THE FARM BILL
By SHERRY BUNTING
Special for Farmshine
WASHINGTON, D.C. – When watching a magic trick, it’s important to focus on what both hands are doing, and still a move may elude perception. What does this have to do with the farm bill? It’s literally the 11th hour, and negotiators, politicians and lobbyists continue to jostle their positions.
That is, except for Speaker of the House John Boehner (R-Ohio), who has maintained his strong stand supporting the previous House vote of 291 to 135 (including 95 Democrats) in favor of a dairy margin safety net that does not include supply management. He has said the farm bill conference report will not see a vote in the House if it includes what he calls a “Soviet-style dairy program.”
National Milk Producers Federation (NMPF) – the chief architect of the Dairy Market Stabilization Program as part of the Dairy Security Act in the Senate version of the Farm Bill – released a statement last Thursday, January 16, acknowledging Speaker Boehner’s position.
NMPF President and CEO Jim Mulhern said that the Federation worked for four years to revise federal dairy policy, evaluating proposals against two criteria: 1) Does it provide an effective safety net for all of the nation’s dairy farmers? And 2) Does it protect taxpayers from the possibility of excessive program costs through the use of suitable incentives for those enrolled in the program?
Mulhern said they put their confidence in the Dairy Security Act, first proposed by House Ag Committee Ranking Member Collin Peterson (D-Minn.). It passed the Senate but was rejected by the House last summer.
The 2008 Farm Bill was extended last month until the end of January 2014, and as of this writing Wednesday afternoon, January 22, there is no conference report on a new 5-year Farm Bill, just reports of the committee “getting close” as it weeds through the differences between the House and Senate versions of the legislation.

= RECORDS PROVIDED =
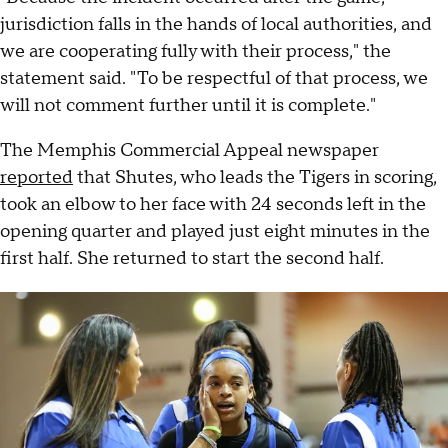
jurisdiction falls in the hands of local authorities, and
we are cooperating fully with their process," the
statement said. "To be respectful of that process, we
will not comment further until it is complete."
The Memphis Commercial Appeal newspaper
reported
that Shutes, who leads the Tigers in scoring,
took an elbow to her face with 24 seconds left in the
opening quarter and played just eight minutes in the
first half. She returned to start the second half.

==

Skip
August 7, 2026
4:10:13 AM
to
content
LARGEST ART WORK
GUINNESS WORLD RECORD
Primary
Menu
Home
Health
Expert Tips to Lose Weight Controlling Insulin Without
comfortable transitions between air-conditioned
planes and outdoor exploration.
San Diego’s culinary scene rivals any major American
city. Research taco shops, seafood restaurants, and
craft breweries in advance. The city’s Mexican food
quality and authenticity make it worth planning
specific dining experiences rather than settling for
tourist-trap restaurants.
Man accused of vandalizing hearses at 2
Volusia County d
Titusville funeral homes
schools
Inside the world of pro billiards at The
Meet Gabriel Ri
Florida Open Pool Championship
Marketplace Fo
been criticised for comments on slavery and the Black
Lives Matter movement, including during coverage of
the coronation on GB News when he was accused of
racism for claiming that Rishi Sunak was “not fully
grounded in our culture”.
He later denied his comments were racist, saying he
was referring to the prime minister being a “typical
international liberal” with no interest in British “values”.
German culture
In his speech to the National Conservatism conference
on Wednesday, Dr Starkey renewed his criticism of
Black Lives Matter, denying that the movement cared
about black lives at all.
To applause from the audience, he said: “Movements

= REQUIRED ACTION 1 =
In the farm bill article, translate this sentence into Spanish: "When watching a magic trick, it’s important to focus on what both hands are doing, and still a move may elude perception."
= REQUIRED ACTION 2 =
Continue the farm bill article from its final sentence, keeping its reporting style.

= ANSWER SECTION 1 =
Al observar un truco de magia, es importante fijarse en lo que hacen ambas manos, y aun así un movimiento puede escapar a la percepción.

= ANSWER SECTION 2 =
“We were initially heartened that the four bi-partisan leaders of the House-Senate farm bill conference committee included the DSA language in the package that they were planning to present to the full conference,” said Mulhern in the NMPF statement. “Despite the long-standing opposition to this plan from House Speaker John Boehner, we were confident we had the votes in the conference committee to defeat any amendment to strike the market stabilization program. Unfortunately, the Speaker’s threat that he would not allow a vote on a farm bill containing the market stabilization program has effectively served to kill our proposal within the committee.
“We are now engaged in discussions with agriculture committee staff on an alternative approach to creating a dairy safety net that would contain inducements to help achieve a supply-demand balance and prevent catastrophic milk price collapses like we experienced in 2009,” said Mulhern.
The NMPF statement quoted Mulhern as believing it “conceivable that an alternative mechanism could be developed, relying upon adjustments to the program’s margin insurance payout structure and participant premium rates, among other options. Any such approach must still offer an effective risk management tool to farmers, while containing suitable incentives to program enrollees to achieve cost controls,” said Mulhern in the NMPF statement.
In its Market Monday report, Dairylea also shared the news that it did not look good for the Dairy Market Stabilization Program (supply management) to be kept intact in the farm bill conference report.
Meanwhile, Senator Patrick Leahy (D-Vt.) – longtime dairy icon in the Senate – has bolstered House Ag Ranking Member Collin Peterson’s position of not wanting to relinquish the supply management program. And, NMPF’s Mulhern wrote an op-ed response in the Wall Street Journal still touting why their program really was “market oriented.”
So which hand is pulling what out of the hat?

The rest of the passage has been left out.